▶ Task to carry out: Of all the lines below, return only those starting with the line holding "wine bottle: none [138,538,218,777]" and going on through the line holding "basket: present [1504,863,1782,1141]", exactly as written.

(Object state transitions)
Start of Block
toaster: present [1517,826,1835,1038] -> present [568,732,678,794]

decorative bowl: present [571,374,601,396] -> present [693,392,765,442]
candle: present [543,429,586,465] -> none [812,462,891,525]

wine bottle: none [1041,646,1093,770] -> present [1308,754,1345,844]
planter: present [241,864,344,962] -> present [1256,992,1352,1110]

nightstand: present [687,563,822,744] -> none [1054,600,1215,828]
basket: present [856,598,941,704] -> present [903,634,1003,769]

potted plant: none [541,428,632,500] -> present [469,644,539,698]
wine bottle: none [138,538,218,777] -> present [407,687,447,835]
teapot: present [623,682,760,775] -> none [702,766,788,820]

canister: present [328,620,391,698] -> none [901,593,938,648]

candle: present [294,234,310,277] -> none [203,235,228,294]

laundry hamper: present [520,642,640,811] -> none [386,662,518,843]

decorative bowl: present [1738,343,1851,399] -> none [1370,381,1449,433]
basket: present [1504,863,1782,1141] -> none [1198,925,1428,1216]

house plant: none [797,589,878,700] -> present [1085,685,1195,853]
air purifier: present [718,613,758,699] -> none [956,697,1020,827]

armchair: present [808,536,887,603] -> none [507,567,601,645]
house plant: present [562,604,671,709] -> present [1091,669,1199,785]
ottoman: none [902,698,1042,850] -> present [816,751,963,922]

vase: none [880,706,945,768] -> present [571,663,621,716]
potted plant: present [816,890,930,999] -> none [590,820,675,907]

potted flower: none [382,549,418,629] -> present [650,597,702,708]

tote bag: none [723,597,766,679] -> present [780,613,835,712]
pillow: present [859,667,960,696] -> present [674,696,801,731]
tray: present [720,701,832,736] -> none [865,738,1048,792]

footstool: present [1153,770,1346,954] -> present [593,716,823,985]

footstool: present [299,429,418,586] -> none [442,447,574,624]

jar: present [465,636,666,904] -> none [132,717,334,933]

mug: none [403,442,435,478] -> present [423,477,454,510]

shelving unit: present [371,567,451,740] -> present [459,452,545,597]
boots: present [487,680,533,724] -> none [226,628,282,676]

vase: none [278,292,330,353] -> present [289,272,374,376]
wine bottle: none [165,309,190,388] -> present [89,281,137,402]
End of Block
▶ Response for this exercise:
wine bottle: none [138,538,218,777] -> present [407,687,447,835]
teapot: present [623,682,760,775] -> none [702,766,788,820]

canister: present [328,620,391,698] -> none [901,593,938,648]

candle: present [294,234,310,277] -> none [203,235,228,294]

laundry hamper: present [520,642,640,811] -> none [386,662,518,843]

decorative bowl: present [1738,343,1851,399] -> none [1370,381,1449,433]
basket: present [1504,863,1782,1141] -> none [1198,925,1428,1216]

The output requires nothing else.